城戸は古来に目配せをしながら心の中で『いいか?』と尋ねる。古来は、軽く頷いた。「じゃ、久海くん宜しくお願いします。」「はい!」


_________________________________次の日の朝・早朝6時



「石田且馬さん…ですよね?」石田の前に久海が現れた。

「あっ、この前の刑事さん」と言ってから石田が久海を無視して走り出す。


「ちょっと待って下さい。話を聞かせてほしんですけど〜」と言いながら走っていく石田を追いかける。「話すことはありません。」走るスピードを早める石田をよそに久海は話を続ける。


「石田さんには、なくても俺にはあるんです。この前殺害された結城さんのことです。」スピードをぐんぐんあげる石田の後ろにピタッと張り付く。


「ズバリ聞きますけど…あなたも…通り魔のメンバーにいますよね?」石田は急に方向を変えて少し入り組んだ道に入る。後ろを振り向き着いて来てないことを確認してホッとした目の前に久海が現れる。「急にルートを変えるのは反則ですよ」久海は余裕の表情で石田に話しかけた。


「そして、結城さんを最初に殴ったのもあなたです。違いますか?」久海はどんどんストレートに質問を投げかけて行く。「………」何も言わず石田はまた走り始めた。


「証拠はいくつか上がっているんですが、それを証明するためにあなたのDNAを提出してもらえませんか?」再び石田は方向を変えてスピードを上げる。久海は、走る石田の横を得意のパルクールを駆使しながら先回りして石田の前に立ちはだかった。


「もう我慢するのやめませんか?」少し強い口調で久海は石田に語りかけた。石田はハッとして肩が少しビクッと動いたのかがわかった。

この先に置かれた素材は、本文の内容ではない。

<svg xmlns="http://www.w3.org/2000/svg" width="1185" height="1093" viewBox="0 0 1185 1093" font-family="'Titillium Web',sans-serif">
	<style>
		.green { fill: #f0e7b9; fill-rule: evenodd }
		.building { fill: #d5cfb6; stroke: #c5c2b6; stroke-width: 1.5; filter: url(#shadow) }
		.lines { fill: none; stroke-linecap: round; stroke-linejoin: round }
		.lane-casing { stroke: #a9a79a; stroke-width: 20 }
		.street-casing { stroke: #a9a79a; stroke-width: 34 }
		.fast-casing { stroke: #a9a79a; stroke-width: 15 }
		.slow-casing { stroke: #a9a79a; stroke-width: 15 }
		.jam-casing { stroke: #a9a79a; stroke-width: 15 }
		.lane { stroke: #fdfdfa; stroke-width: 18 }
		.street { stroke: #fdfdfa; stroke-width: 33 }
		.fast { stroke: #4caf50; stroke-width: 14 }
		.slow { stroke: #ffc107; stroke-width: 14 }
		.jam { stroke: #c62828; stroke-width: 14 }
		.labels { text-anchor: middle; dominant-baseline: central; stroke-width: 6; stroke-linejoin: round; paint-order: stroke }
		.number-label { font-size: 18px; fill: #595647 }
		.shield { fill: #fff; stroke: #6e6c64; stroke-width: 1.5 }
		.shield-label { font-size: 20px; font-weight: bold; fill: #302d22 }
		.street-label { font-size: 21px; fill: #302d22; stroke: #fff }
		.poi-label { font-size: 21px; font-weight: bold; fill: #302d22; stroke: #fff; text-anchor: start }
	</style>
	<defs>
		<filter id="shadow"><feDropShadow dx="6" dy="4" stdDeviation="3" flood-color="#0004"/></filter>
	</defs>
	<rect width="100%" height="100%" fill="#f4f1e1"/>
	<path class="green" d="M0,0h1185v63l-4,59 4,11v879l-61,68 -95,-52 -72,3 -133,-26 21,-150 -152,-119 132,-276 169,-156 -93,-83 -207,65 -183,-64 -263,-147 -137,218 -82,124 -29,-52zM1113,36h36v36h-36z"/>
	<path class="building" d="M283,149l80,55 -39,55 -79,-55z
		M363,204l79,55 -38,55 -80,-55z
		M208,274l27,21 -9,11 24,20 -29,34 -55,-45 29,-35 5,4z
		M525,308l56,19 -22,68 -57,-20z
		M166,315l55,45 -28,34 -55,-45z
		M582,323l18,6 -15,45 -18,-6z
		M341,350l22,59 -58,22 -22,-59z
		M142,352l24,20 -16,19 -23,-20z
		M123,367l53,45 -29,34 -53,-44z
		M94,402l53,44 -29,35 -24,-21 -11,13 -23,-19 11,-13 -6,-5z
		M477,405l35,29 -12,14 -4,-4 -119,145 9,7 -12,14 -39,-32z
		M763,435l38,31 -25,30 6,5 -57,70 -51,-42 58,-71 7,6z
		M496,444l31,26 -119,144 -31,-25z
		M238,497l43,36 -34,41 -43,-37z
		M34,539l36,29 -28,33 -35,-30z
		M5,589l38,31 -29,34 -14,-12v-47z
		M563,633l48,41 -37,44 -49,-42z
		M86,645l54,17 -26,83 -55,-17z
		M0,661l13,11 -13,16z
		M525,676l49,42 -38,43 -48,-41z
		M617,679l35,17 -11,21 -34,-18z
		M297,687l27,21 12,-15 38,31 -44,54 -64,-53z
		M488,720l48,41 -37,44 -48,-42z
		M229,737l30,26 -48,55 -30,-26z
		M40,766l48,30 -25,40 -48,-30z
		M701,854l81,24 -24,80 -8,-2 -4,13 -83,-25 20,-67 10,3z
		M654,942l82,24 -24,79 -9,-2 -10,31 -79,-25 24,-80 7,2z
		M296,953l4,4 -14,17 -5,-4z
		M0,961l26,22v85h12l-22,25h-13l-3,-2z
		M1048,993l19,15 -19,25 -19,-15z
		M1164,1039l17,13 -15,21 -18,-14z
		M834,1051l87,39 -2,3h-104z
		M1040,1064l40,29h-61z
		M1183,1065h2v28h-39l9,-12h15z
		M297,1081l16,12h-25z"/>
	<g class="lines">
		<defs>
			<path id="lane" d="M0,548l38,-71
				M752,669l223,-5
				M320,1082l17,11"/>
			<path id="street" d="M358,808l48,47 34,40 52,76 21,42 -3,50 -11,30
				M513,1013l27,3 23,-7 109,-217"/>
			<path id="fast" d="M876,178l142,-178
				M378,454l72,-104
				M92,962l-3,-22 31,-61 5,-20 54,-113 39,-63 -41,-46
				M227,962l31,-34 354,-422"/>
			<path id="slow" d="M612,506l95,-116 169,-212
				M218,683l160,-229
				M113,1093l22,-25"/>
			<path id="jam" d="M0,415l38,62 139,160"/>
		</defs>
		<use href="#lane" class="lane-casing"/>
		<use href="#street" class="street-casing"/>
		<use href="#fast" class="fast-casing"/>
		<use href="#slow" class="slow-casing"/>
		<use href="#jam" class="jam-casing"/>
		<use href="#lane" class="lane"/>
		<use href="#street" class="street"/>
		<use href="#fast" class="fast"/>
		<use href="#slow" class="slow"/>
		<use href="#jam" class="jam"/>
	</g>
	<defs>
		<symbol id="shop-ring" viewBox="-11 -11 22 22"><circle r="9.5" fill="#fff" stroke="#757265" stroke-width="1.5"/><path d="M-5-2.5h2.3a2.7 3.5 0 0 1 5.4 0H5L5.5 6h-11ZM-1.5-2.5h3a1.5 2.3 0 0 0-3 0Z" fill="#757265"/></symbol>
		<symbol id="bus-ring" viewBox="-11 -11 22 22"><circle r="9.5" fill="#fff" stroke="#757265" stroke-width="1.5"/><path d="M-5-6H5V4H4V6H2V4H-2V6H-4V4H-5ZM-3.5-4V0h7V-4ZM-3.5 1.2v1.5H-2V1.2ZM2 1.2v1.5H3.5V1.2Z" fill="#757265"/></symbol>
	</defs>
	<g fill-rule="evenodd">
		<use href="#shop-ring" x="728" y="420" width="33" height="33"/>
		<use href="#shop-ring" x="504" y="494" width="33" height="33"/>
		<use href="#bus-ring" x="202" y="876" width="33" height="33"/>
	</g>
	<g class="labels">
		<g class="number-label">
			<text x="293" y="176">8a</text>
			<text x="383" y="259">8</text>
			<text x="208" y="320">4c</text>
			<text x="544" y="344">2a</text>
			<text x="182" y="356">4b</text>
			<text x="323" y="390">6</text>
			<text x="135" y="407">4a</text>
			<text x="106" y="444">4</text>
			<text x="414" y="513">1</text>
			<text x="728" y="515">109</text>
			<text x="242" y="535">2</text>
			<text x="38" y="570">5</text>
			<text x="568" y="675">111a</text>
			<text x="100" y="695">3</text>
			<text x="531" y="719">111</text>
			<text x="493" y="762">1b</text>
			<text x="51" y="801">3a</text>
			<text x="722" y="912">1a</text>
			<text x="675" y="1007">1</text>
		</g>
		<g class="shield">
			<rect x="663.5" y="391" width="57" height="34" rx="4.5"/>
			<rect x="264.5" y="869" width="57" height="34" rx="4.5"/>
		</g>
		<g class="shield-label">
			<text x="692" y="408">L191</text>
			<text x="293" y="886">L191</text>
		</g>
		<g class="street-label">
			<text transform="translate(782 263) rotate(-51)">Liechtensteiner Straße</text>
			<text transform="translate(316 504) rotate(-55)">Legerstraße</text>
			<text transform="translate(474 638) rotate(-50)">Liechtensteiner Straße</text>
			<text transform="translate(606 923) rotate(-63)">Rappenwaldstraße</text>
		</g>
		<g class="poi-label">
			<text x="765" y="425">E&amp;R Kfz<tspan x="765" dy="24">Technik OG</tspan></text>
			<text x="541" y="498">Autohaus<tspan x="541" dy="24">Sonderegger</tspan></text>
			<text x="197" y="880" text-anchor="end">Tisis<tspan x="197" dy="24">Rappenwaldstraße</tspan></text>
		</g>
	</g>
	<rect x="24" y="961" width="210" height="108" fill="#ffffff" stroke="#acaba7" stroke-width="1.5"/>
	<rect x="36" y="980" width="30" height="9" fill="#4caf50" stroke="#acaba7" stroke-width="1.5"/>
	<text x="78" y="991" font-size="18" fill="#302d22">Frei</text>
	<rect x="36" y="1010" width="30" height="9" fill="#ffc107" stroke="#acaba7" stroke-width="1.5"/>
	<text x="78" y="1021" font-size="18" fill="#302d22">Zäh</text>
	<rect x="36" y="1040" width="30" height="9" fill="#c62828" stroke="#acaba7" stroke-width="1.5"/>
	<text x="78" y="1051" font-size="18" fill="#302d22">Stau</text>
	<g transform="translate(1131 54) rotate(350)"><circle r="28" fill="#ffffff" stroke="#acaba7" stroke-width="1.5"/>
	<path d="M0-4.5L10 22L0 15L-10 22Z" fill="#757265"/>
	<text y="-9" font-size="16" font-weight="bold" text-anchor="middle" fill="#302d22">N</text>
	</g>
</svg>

「確かに母親と2人だけの家族だった石田さんにとって国保玄樹さんは、恩人であり、国保夏輝は兄貴のような存在であったかもしれない。そうであったとしても結城羽月さんを殺していい理由にはならないですよね?幼い頃から一緒に過ごして来て兄弟同然だったという話を聞きました。そんな羽月さんを襲ったんです。いくら国ほな月の指示だったとは言え、許されることではありません。それはあなたもわかっているはずです。だから、あなたはためらった。」その言葉を聞いた石田が素早く下をうつむく。


「これはあくまで俺の推測です。1度めに殴ったのは石田且馬さん、あなただと俺は考えています。あなたは、国保夏輝に言われるがまま結城さんを襲いました。でも、殺せなかった。あなたには、家族を思う心があり血は繋がっていないかもしれないけど、結城さんを思う気持ちがあった。それを見て焦った夏輝があなたを跳ね退けて、再び結城さんを殴ったんです。あなたの目の前で…。その傷はその時に負ったものじゃないですか?あなたはその手で結城さんの袖口に触れたのではないかと俺は思いました。しかし、それを証明するものが今のところないのが現状です。俺は、大切な家族であり弟であったはずの結城羽月さんを手にかけた国保夏輝、そんな息子をかばおうとしている国保玄樹、そして自分の気持ちを押し殺してあの2人に従っているあなたのことがどうしても許せないんです!だから、お願いです!DNAを提出してもらえませんか?」一生懸命涙ぐむように石田に向かって話しかける。いつしか石田も走ることを忘れて下を向きながら泣いていた。


5分、10分……どれくらいの時間が流れたかわからなかった。